FYI, when you run the tool for the first time, it'll download a 1.76GB(!) library to the user folder.
The package doesn't come with a native method for saving the results, but that can be easily fixed.
I only have rudimentary Python skills, but if you add the save_sents code below print_sents in aligner.py, you'll be able to save the results as a tab-delimited file:
Code: Select all
def print_sents(self):
for bead in (self.result):
src_line = self._get_line(bead[0], self.src_sents)
tgt_line = self._get_line(bead[1], self.tgt_sents)

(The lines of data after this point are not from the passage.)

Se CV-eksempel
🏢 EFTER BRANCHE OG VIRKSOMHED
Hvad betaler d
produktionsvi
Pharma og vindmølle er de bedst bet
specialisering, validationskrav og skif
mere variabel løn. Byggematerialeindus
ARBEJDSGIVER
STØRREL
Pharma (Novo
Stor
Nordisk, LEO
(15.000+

print(src_line + "\n" + tgt_line + "\n")
## ===============
def save_sents(self, file_name= 'align.csv'):
all_sents = ''
for bead in (self.result):
src_line = self._get_line(bead[0], self.src_sents)
tgt_line = self._get_line(bead[1], self.tgt_sents)

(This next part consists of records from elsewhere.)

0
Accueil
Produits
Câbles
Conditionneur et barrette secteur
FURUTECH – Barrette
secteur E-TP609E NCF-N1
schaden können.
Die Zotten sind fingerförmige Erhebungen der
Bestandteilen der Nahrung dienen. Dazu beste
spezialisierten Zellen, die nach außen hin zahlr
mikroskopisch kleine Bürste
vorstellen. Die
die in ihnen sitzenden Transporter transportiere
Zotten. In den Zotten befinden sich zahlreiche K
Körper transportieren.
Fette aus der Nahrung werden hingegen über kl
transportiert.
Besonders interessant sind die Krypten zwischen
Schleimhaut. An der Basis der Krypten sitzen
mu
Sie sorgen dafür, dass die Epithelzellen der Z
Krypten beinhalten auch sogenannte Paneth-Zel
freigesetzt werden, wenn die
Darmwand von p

all_sents += src_line + "\t" + tgt_line + "\n"
with open(file_name, "w", encoding="utf-8") as f:
f.write(all_sents)
print("Sentences written to", file_name)
## ===============
Since I didn't want to upload copyrighted material to some sketchy website, I also had to find a method for converting the source .html files to .txt files.
I finally decided to use a batch file that invoked pandoc.
I did the following:
1. I installed pandoc and removed the DRM from the source and target epub files.
2. I changed the file extension from .epub to .zip and extracted the folder that contained the .html files to the Desktop.
3. In that folder I created a text file with the following line:
Code: Select all
for %%f in (*.html) do pandoc --wrap=none --from=html --to=plain --output="%%~nf.txt" "%%f"
(If the epub contains .xhtml files, simply change the file filter to *.xhtml.)
4. I then renamed the text file to convert_to_plain.cmd and double-clicked it.
(The name doesn't matter, but the file extension needs to be .bat or .cmd.)